A claimant cannot normally claim loss of profits and also seek expenses incurred under the contract being performed. Claimants therefore would be expected to claim for wasted expenditure or lost profits, but not for both.  The case of The Mamola Challenger [2010] EWHC 2026 (Comm) ( Sea Venture issue 16 ) was considered, which related to expenses incurred by Owners in preparing their vessel for Time Charterers, who repudiated the charterparty at the outset of the five year period. In that case the owners sued the Charterers for the expenses, but it was held that the Owners had made a profit from alternative employment, and to have awarded them the wasted expenses as well would have placed them in a better position than if the contract had been performed. However, it was recognised there could be situations where wasted expenses leading up to a contract’s date of termination could be claimed, as well as loss of profit, where the latter is calculated net of the expenses incurred.

In the current case it was noted that the Tribunal’s calculations for lost profits had used time charter equivalent rates for the two voyages, which reflected the voyage revenues less bunker and other expenses, divided by the voyage duration in days.  The Tribunal subtracted the bunker costs from 22 July 2012 to 26 September 2012, and the cost of hire from 22 July 2012 to 31 January 2013 from the total profit figure. Consequently, it was confirmed that the wasted expenditure for bunkers and hire from 22 July 2012 to 26 October 2012 did not overlap with the lost profits, both could be claimed without contravening the compensatory principle.

The Court also considered whether it was correct in law for the accounting position under the Pool Agreement to have been ignored by the Tribunal given the difficulties of separating the accounting and liabilities of any one vessel from the others in a pool. Since Charterers were not claiming for Pool distributions under the Pool Agreement but for what the vessel would have earned for the Pool, net of hire and bunkers, the issue did not fall to be determined.

Taking Account of the Market

The second issue was the relevance of an existence of an available market which is weak and loss making and whether damages should be assessed by reference to that available market, or by reference to lucrative fixtures which Charterers contend they would have entered into but for the breach and if a discount should apply by reference to loss of chance principles.

Against the background of an admittedly soft market where the Pool manager and Tribunal acknowledged that other Pool vessels were loss-making, the Tribunal’s finding of fact was it was “reasonable to calculate” and “reasonable to assume” that the lucrative fixtures would have gone ahead.

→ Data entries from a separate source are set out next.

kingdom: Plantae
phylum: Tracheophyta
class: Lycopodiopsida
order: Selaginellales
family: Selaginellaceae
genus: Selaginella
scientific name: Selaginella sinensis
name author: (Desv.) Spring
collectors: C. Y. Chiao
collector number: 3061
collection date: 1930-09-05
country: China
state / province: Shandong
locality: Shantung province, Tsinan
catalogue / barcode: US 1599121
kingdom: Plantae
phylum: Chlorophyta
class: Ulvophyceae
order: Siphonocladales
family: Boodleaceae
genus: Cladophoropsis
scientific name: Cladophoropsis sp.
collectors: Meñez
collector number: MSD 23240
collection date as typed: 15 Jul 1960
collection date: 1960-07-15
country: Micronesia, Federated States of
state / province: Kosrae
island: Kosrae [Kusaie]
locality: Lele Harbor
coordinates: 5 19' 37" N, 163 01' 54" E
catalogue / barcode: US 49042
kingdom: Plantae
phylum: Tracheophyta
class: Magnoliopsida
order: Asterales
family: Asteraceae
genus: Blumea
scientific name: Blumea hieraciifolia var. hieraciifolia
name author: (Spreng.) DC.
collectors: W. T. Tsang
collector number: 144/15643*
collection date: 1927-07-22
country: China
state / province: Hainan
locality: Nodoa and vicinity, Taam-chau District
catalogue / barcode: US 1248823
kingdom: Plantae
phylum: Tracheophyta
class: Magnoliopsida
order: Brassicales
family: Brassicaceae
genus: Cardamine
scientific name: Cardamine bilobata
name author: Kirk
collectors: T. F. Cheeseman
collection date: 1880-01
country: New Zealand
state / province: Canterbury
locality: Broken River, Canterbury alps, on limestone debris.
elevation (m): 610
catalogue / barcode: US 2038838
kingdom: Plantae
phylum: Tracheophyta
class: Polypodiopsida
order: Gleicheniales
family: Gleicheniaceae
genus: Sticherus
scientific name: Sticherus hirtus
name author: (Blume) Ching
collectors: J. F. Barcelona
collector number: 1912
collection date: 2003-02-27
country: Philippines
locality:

They considered there was an available relevant market but that the vessel would probably have performed those fixtures but for the breach.  Therefore it was not appropriate to reduce the recoverable damages below those profits or to discount the losses on the basis of loss of chance principles as analysed on The Vicky 1 [2008] EWCA Civ 101. ( Sea Venture issue 11 )

Comment

The case provides a helpful illustration of the application of an oil majors clause. This decision shows that it can be  open to claimants to seek their loss of profits and also their expenses and liabilities incurred, provided that on the facts, there is no overlap or double compensation and the loss of profits is calculated as a net figure. In addition the Court was able to assess the probability of especially lucrative fixtures being available, even where the market was otherwise soft.